There was the debate in New Hampshire where Amy Klobuchar set Mr. Buttigieg back on his heels, frustrating his efforts to gain traction without quite achieving an upset win of her own. Had either of them defeated Mr. Sanders in New Hampshire, we could be looking at a transformed race right now; instead, they finished second and third.
There was Michael R. Bloomberg’s national onslaught of television ads that paralyzed most of the Democratic field in the biggest Super Tuesday primaries, pulling votes away from Mr. Biden but hoarding them for Mr. Bloomberg rather than one of his competitors in the early states.
And then there was Mr. Bloomberg’s calamitous debate performance in Las Vegas, where in the space of two hours Elizabeth Warren broke his dearly bought national momentum — loosening the former New York City mayor’s grip on voters who were favorably disposed toward Mr. Biden all along.
All the while, Mr. Biden slogged his way toward South Carolina, where for a combination of African-Americans and moderate white voters he was ultimately the only desirable option. And for many, he was a very desirable option indeed: If his numbers plunged after his humiliating losses in Iowa and New Hampshire, the former vice president never fell below the mid-teens in national polls and no other moderate candidate ever really overtook him. Mr. Biden hunkered down and waited for the map to turn in his favor, and it did.

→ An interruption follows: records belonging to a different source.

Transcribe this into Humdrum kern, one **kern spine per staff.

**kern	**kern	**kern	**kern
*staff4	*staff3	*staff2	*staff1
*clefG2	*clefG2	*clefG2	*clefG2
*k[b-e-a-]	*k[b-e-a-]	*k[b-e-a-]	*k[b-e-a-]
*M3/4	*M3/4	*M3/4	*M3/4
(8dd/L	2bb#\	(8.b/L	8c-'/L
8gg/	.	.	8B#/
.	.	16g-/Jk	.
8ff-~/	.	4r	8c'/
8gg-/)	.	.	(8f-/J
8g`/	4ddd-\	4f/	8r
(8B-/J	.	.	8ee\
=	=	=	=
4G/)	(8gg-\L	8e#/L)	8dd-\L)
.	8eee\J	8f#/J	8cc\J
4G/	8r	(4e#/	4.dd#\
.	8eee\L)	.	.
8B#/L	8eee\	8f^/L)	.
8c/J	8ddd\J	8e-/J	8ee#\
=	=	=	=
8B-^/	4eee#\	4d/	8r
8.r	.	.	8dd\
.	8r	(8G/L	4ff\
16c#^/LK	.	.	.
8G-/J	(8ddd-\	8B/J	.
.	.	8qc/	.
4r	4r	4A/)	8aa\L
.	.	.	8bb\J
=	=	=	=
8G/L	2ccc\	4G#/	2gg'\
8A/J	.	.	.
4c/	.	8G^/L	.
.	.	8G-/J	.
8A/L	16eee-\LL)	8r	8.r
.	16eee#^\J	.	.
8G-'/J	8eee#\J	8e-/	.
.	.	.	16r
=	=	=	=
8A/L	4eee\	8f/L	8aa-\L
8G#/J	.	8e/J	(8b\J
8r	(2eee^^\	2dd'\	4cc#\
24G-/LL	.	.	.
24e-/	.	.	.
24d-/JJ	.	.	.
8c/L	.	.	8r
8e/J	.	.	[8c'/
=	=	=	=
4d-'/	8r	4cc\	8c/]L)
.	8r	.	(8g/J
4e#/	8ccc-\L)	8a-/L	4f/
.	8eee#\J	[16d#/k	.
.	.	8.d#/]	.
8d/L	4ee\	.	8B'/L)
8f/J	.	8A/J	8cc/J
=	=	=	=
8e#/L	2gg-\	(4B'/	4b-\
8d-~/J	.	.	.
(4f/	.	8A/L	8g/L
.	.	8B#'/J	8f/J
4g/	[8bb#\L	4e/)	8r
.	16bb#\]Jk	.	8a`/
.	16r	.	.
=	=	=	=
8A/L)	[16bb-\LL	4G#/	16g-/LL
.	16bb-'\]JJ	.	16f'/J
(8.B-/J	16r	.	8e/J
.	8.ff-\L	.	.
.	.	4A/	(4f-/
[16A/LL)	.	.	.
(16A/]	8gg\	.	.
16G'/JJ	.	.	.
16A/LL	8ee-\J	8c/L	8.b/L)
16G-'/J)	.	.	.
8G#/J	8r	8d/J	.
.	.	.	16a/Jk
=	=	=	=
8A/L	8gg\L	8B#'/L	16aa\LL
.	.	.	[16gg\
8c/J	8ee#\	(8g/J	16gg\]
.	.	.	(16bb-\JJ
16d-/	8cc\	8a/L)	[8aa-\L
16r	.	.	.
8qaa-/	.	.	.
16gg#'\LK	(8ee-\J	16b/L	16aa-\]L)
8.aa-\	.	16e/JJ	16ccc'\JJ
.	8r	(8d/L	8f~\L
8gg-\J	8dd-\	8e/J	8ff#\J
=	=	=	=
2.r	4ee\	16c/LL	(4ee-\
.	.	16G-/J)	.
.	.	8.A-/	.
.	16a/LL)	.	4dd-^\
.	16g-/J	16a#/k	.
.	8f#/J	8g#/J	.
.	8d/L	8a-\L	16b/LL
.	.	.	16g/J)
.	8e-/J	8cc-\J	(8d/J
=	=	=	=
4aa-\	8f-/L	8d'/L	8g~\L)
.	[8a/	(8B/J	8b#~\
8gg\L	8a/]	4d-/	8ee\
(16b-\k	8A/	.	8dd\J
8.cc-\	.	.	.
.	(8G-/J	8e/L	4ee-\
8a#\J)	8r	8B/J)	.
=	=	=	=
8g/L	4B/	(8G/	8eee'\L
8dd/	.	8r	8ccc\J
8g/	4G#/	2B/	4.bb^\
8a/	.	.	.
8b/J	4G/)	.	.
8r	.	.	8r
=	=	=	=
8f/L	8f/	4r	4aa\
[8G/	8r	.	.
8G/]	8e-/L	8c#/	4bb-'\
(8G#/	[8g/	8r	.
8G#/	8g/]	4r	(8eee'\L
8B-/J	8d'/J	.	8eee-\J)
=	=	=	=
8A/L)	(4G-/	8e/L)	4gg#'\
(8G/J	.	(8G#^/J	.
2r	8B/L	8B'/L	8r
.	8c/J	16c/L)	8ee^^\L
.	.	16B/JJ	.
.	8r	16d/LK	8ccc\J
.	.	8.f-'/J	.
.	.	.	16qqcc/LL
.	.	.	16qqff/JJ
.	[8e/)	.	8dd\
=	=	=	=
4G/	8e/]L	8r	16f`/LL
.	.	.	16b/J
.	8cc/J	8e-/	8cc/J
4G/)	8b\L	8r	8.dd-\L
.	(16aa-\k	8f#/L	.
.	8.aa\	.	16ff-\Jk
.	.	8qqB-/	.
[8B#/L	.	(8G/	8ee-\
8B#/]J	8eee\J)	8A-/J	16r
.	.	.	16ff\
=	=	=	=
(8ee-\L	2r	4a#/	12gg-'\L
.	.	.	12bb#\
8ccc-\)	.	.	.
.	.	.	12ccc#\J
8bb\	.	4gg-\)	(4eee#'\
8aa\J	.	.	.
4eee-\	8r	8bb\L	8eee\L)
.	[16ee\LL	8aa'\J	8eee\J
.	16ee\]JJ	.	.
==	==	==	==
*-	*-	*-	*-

That last-man-standing approach has given Mr. Biden his best shot in months to take control of the race and organize moderates into a wall of opposition against Mr. Sanders. Mr. Buttigieg’s withdrawal from the race on Sunday — another happy surprise for Mr. Biden — served as powerful confirmation that the basic dynamics of the campaign have changed.
But the strategy of patient endurance that worked for Mr. Biden in South Carolina may not allow him to best Mr. Sanders in a long campaign. And Mr. Biden can no longer count on a dynamic that has been one of his greatest assets in recent weeks — his rivals’ lack of interest in challenging him directly.